SHA256 checksum file
A file containing the SHA256 hash value of another file, used for verification purposes.
Snapshot
A point-in-time capture of the state of an Iceberg table, representing a specific version of the table.
Sort order
The arrangement of data within a Hive table, specified by expression or direction.
Spotless
A tool or process used to enforce code formatting standards and apply automatic formatting to code.
Structured Query Language (SQL)
A programming language used to manage and manipulate relational databases.
Table
A structured set of data elements stored in columns and rows.
Token
A token in the context of computing and security commonly refers to a small, indivisible unit of data. Tokens play a crucial role in various domains, including authentication, authorization, and cryptographic systems.
Thrift protocol
The network protocol used for communication with Hive Metastore Service (HMS).
Trino
A query engine for big data processing.
Trino connector
A connector module for integrating Gravitino with Trino.

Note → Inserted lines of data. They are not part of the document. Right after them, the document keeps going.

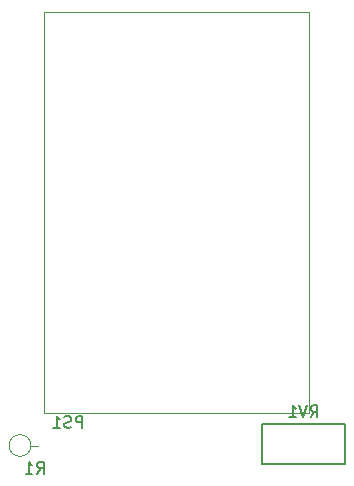
<source format=gbr>
%TF.GenerationSoftware,KiCad,Pcbnew,(5.1.9)-1*%
%TF.CreationDate,2021-05-14T01:46:21+02:00*%
%TF.ProjectId,Netzteil,4e65747a-7465-4696-9c2e-6b696361645f,rev?*%
%TF.SameCoordinates,Original*%
%TF.FileFunction,Legend,Bot*%
%TF.FilePolarity,Positive*%
%FSLAX46Y46*%
G04 Gerber Fmt 4.6, Leading zero omitted, Abs format (unit mm)*
G04 Created by KiCad (PCBNEW (5.1.9)-1) date 2021-05-14 01:46:21*
%MOMM*%
%LPD*%
G01*
G04 APERTURE LIST*
%ADD10C,0.150000*%
%ADD11C,0.120000*%
G04 APERTURE END LIST*
D10*
%TO.C,RV1*%
X127250000Y-108750000D02*
X127250000Y-105350000D01*
X134250000Y-108750000D02*
X134250000Y-105350000D01*
X127250000Y-108750000D02*
X134250000Y-108750000D01*
X127250000Y-105350000D02*
X134250000Y-105350000D01*
D11*
%TO.C,R1*%
X107670000Y-107200000D02*
X108290000Y-107200000D01*
X107670000Y-107200000D02*
G75*
G03*
X107670000Y-107200000I-920000J0D01*
G01*
%TO.C,PS1*%
X108780000Y-104420000D02*
X131220000Y-104420000D01*
X108780000Y-70480000D02*
X108780000Y-104420000D01*
X131220000Y-70480000D02*
X108780000Y-70480000D01*
X131220000Y-104420000D02*
X131220000Y-70480000D01*
%TO.C,RV1*%
D10*
X131345238Y-104802380D02*
X131678571Y-104326190D01*
X131916666Y-104802380D02*
X131916666Y-103802380D01*
X131535714Y-103802380D01*
X131440476Y-103850000D01*
X131392857Y-103897619D01*
X131345238Y-103992857D01*
X131345238Y-104135714D01*
X131392857Y-104230952D01*
X131440476Y-104278571D01*
X131535714Y-104326190D01*
X131916666Y-104326190D01*
X131059523Y-103802380D02*
X130726190Y-104802380D01*
X130392857Y-103802380D01*
X129535714Y-104802380D02*
X130107142Y-104802380D01*
X129821428Y-104802380D02*
X129821428Y-103802380D01*
X129916666Y-103945238D01*
X130011904Y-104040476D01*
X130107142Y-104088095D01*
%TO.C,R1*%
X108186666Y-109572380D02*
X108520000Y-109096190D01*
X108758095Y-109572380D02*
X108758095Y-108572380D01*
X108377142Y-108572380D01*
X108281904Y-108620000D01*
X108234285Y-108667619D01*
X108186666Y-108762857D01*
X108186666Y-108905714D01*
X108234285Y-109000952D01*
X108281904Y-109048571D01*
X108377142Y-109096190D01*
X108758095Y-109096190D01*
X107234285Y-109572380D02*
X107805714Y-109572380D01*
X107520000Y-109572380D02*
X107520000Y-108572380D01*
X107615238Y-108715238D01*
X107710476Y-108810476D01*
X107805714Y-108858095D01*
%TO.C,PS1*%
X112034285Y-105702380D02*
X112034285Y-104702380D01*
X111653333Y-104702380D01*
X111558095Y-104750000D01*
X111510476Y-104797619D01*
X111462857Y-104892857D01*
X111462857Y-105035714D01*
X111510476Y-105130952D01*
X111558095Y-105178571D01*
X111653333Y-105226190D01*
X112034285Y-105226190D01*
X111081904Y-105654761D02*
X110939047Y-105702380D01*
X110700952Y-105702380D01*
X110605714Y-105654761D01*
X110558095Y-105607142D01*
X110510476Y-105511904D01*
X110510476Y-105416666D01*
X110558095Y-105321428D01*
X110605714Y-105273809D01*
X110700952Y-105226190D01*
X110891428Y-105178571D01*
X110986666Y-105130952D01*
X111034285Y-105083333D01*
X111081904Y-104988095D01*
X111081904Y-104892857D01*
X111034285Y-104797619D01*
X110986666Y-104750000D01*
X110891428Y-104702380D01*
X110653333Y-104702380D01*
X110510476Y-104750000D01*
X109558095Y-105702380D02*
X110129523Y-105702380D01*
X109843809Y-105702380D02*
X109843809Y-104702380D01*
X109939047Y-104845238D01*
X110034285Y-104940476D01*
X110129523Y-104988095D01*
%TD*%
M02*

</source>
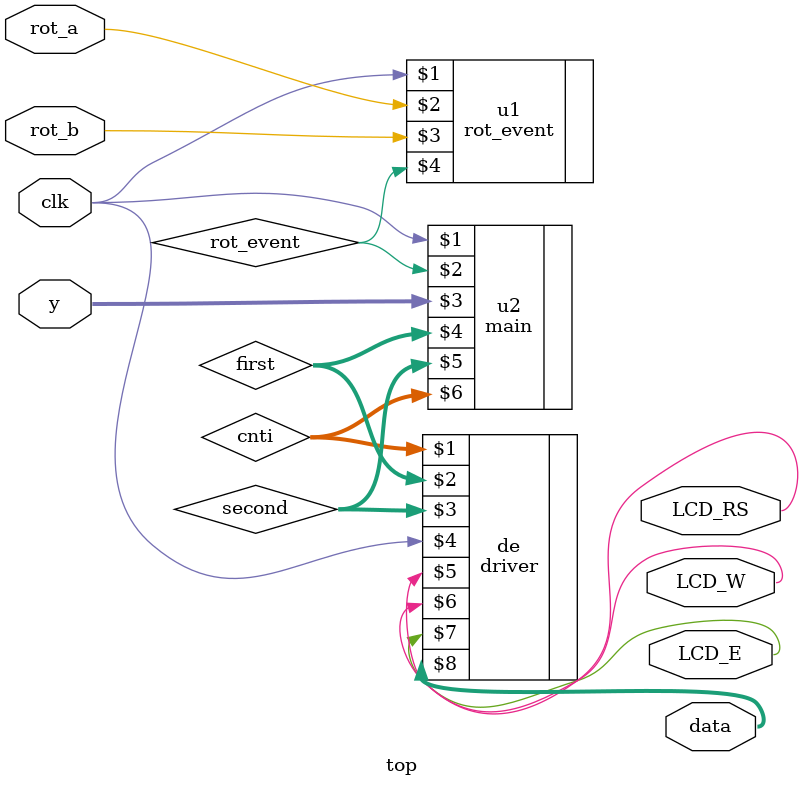
<source format=v>
`timescale 1ns / 1ps
module top(clk,rot_a,rot_b,y,LCD_RS,LCD_W,LCD_E,data
    );
input clk,rot_a,rot_b;
input [2:0] y;
output LCD_RS,LCD_W,LCD_E;
output [3:0] data;
wire LCD_RS,LCD_W,LCD_E;
wire [3:0] data;
wire rot_event;
wire [127:0] first;
wire [127:0] second;
wire [3:0] cnti;
rot_event u1(clk,rot_a,rot_b,rot_event);
main u2(clk,rot_event,y,first,second,cnti);
driver de(cnti,first,second,clk,LCD_RS,LCD_W,LCD_E,data);
endmodule

</source>
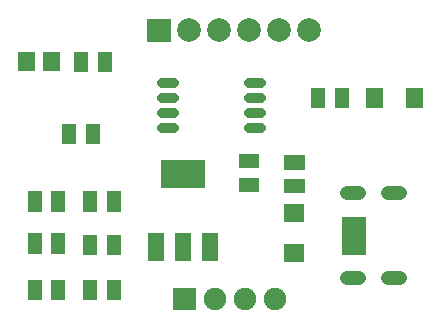
<source format=gts>
G04 Layer: TopSolderMaskLayer*
G04 EasyEDA v6.3.53, 2020-06-11T19:48:03+08:00*
G04 f0918c685c5a4818851a522c051890eb,45e1048b23574a55a66a4e5d38cdb7dd,10*
G04 Gerber Generator version 0.2*
G04 Scale: 100 percent, Rotated: No, Reflected: No *
G04 Dimensions in inches *
G04 leading zeros omitted , absolute positions ,2 integer and 4 decimal *
%FSLAX24Y24*%
%MOIN*%
G90*
G70D02*

%ADD30C,0.033591*%
%ADD31C,0.047370*%
%ADD34C,0.074929*%
%ADD40C,0.078866*%

%LPD*%
G54D30*
G01X8200Y6600D02*
G01X8613Y6600D01*
G01X8200Y7100D02*
G01X8613Y7100D01*
G01X8200Y7600D02*
G01X8613Y7600D01*
G01X8200Y8100D02*
G01X8613Y8100D01*
G01X5286Y6600D02*
G01X5699Y6600D01*
G01X5286Y7100D02*
G01X5699Y7100D01*
G01X5286Y7600D02*
G01X5699Y7600D01*
G01X5286Y8100D02*
G01X5699Y8100D01*
G54D31*
G01X12836Y4417D02*
G01X13229Y4417D01*
G01X12836Y1582D02*
G01X13229Y1582D01*
G01X11470Y4417D02*
G01X11863Y4417D01*
G01X11470Y1582D02*
G01X11863Y1582D01*
G36*
G01X1317Y8484D02*
G01X1317Y9115D01*
G01X1909Y9115D01*
G01X1909Y8484D01*
G01X1317Y8484D01*
G37*
G36*
G01X490Y8484D02*
G01X490Y9115D01*
G01X1082Y9115D01*
G01X1082Y8484D01*
G01X490Y8484D01*
G37*
G36*
G01X5675Y525D02*
G01X5675Y1275D01*
G01X6425Y1275D01*
G01X6425Y525D01*
G01X5675Y525D01*
G37*
G54D34*
G01X7050Y900D03*
G01X8050Y900D03*
G01X9050Y900D03*
G36*
G01X2757Y6055D02*
G01X2757Y6744D01*
G01X3230Y6744D01*
G01X3230Y6055D01*
G01X2757Y6055D01*
G37*
G36*
G01X1969Y6055D02*
G01X1969Y6744D01*
G01X2442Y6744D01*
G01X2442Y6055D01*
G01X1969Y6055D01*
G37*
G36*
G01X9380Y4419D02*
G01X9380Y4892D01*
G01X10069Y4892D01*
G01X10069Y4419D01*
G01X9380Y4419D01*
G37*
G36*
G01X9380Y5207D02*
G01X9380Y5680D01*
G01X10069Y5680D01*
G01X10069Y5207D01*
G01X9380Y5207D01*
G37*
G36*
G01X11056Y7255D02*
G01X11056Y7944D01*
G01X11531Y7944D01*
G01X11531Y7255D01*
G01X11056Y7255D01*
G37*
G36*
G01X10268Y7255D02*
G01X10268Y7944D01*
G01X10743Y7944D01*
G01X10743Y7255D01*
G01X10268Y7255D01*
G37*
G36*
G01X9364Y2134D02*
G01X9364Y2726D01*
G01X10035Y2726D01*
G01X10035Y2134D01*
G01X9364Y2134D01*
G37*
G36*
G01X9364Y3473D02*
G01X9364Y4065D01*
G01X10035Y4065D01*
G01X10035Y3473D01*
G01X9364Y3473D01*
G37*
G36*
G01X13422Y7265D02*
G01X13422Y7934D01*
G01X14014Y7934D01*
G01X14014Y7265D01*
G01X13422Y7265D01*
G37*
G36*
G01X12085Y7265D02*
G01X12085Y7934D01*
G01X12677Y7934D01*
G01X12677Y7265D01*
G01X12085Y7265D01*
G37*
G36*
G01X2669Y2355D02*
G01X2669Y3044D01*
G01X3142Y3044D01*
G01X3142Y2355D01*
G01X2669Y2355D01*
G37*
G36*
G01X3457Y2355D02*
G01X3457Y3044D01*
G01X3930Y3044D01*
G01X3930Y2355D01*
G01X3457Y2355D01*
G37*
G36*
G01X819Y3805D02*
G01X819Y4494D01*
G01X1292Y4494D01*
G01X1292Y3805D01*
G01X819Y3805D01*
G37*
G36*
G01X1607Y3805D02*
G01X1607Y4494D01*
G01X2080Y4494D01*
G01X2080Y3805D01*
G01X1607Y3805D01*
G37*
G36*
G01X2669Y855D02*
G01X2669Y1544D01*
G01X3142Y1544D01*
G01X3142Y855D01*
G01X2669Y855D01*
G37*
G36*
G01X3457Y855D02*
G01X3457Y1544D01*
G01X3930Y1544D01*
G01X3930Y855D01*
G01X3457Y855D01*
G37*
G36*
G01X2669Y3805D02*
G01X2669Y4494D01*
G01X3142Y4494D01*
G01X3142Y3805D01*
G01X2669Y3805D01*
G37*
G36*
G01X3457Y3805D02*
G01X3457Y4494D01*
G01X3930Y4494D01*
G01X3930Y3805D01*
G01X3457Y3805D01*
G37*
G36*
G01X819Y2405D02*
G01X819Y3094D01*
G01X1292Y3094D01*
G01X1292Y2405D01*
G01X819Y2405D01*
G37*
G36*
G01X1607Y2405D02*
G01X1607Y3094D01*
G01X2080Y3094D01*
G01X2080Y2405D01*
G01X1607Y2405D01*
G37*
G36*
G01X819Y855D02*
G01X819Y1544D01*
G01X1292Y1544D01*
G01X1292Y855D01*
G01X819Y855D01*
G37*
G36*
G01X1607Y855D02*
G01X1607Y1544D01*
G01X2080Y1544D01*
G01X2080Y855D01*
G01X1607Y855D01*
G37*
G36*
G01X4805Y9455D02*
G01X4805Y10244D01*
G01X5594Y10244D01*
G01X5594Y9455D01*
G01X4805Y9455D01*
G37*
G54D40*
G01X6200Y9850D03*
G01X7200Y9850D03*
G01X8200Y9850D03*
G01X9200Y9850D03*
G01X10200Y9850D03*
G36*
G01X11315Y3386D02*
G01X11315Y3636D01*
G01X12103Y3636D01*
G01X12103Y3386D01*
G01X11315Y3386D01*
G37*
G36*
G01X11315Y3130D02*
G01X11315Y3380D01*
G01X12103Y3380D01*
G01X12103Y3130D01*
G01X11315Y3130D01*
G37*
G36*
G01X11315Y2875D02*
G01X11315Y3125D01*
G01X12103Y3125D01*
G01X12103Y2875D01*
G01X11315Y2875D01*
G37*
G36*
G01X11315Y2619D02*
G01X11315Y2869D01*
G01X12103Y2869D01*
G01X12103Y2619D01*
G01X11315Y2619D01*
G37*
G36*
G01X11315Y2363D02*
G01X11315Y2613D01*
G01X12103Y2613D01*
G01X12103Y2363D01*
G01X11315Y2363D01*
G37*
G36*
G01X5271Y4596D02*
G01X5271Y5542D01*
G01X6728Y5542D01*
G01X6728Y4596D01*
G01X5271Y4596D01*
G37*
G36*
G01X6648Y2157D02*
G01X6648Y3103D01*
G01X7161Y3103D01*
G01X7161Y2157D01*
G01X6648Y2157D01*
G37*
G36*
G01X5742Y2157D02*
G01X5742Y3103D01*
G01X6256Y3103D01*
G01X6256Y2157D01*
G01X5742Y2157D01*
G37*
G36*
G01X4838Y2157D02*
G01X4838Y3103D01*
G01X5351Y3103D01*
G01X5351Y2157D01*
G01X4838Y2157D01*
G37*
G36*
G01X7855Y4469D02*
G01X7855Y4942D01*
G01X8544Y4942D01*
G01X8544Y4469D01*
G01X7855Y4469D01*
G37*
G36*
G01X7855Y5257D02*
G01X7855Y5730D01*
G01X8544Y5730D01*
G01X8544Y5257D01*
G01X7855Y5257D01*
G37*
G36*
G01X2369Y8455D02*
G01X2369Y9144D01*
G01X2842Y9144D01*
G01X2842Y8455D01*
G01X2369Y8455D01*
G37*
G36*
G01X3157Y8455D02*
G01X3157Y9144D01*
G01X3630Y9144D01*
G01X3630Y8455D01*
G01X3157Y8455D01*
G37*
M00*
M02*

</source>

Trino Apache Gravitino connector documentation
Documentation providing information on using the Trino connector to access metadata in Gravitino.
Ubuntu
A Linux distribution based on Debian, widely used for cloud computing and servers.
Unit test
A type of testing where individual components or functions of a program are tested to ensure they work as expected in isolation.
URI
Uniform Resource Identifier, a string that identifies the name or resource on the internet.
Verification
The process of confirming the authenticity and integrity of a release by checking its signature and associated hashes.
WEB UI
A graphical interface accessible through a web browser.
YAML
YAML Ain't Markup Language, a human-readable data serialization format often used for configuration files.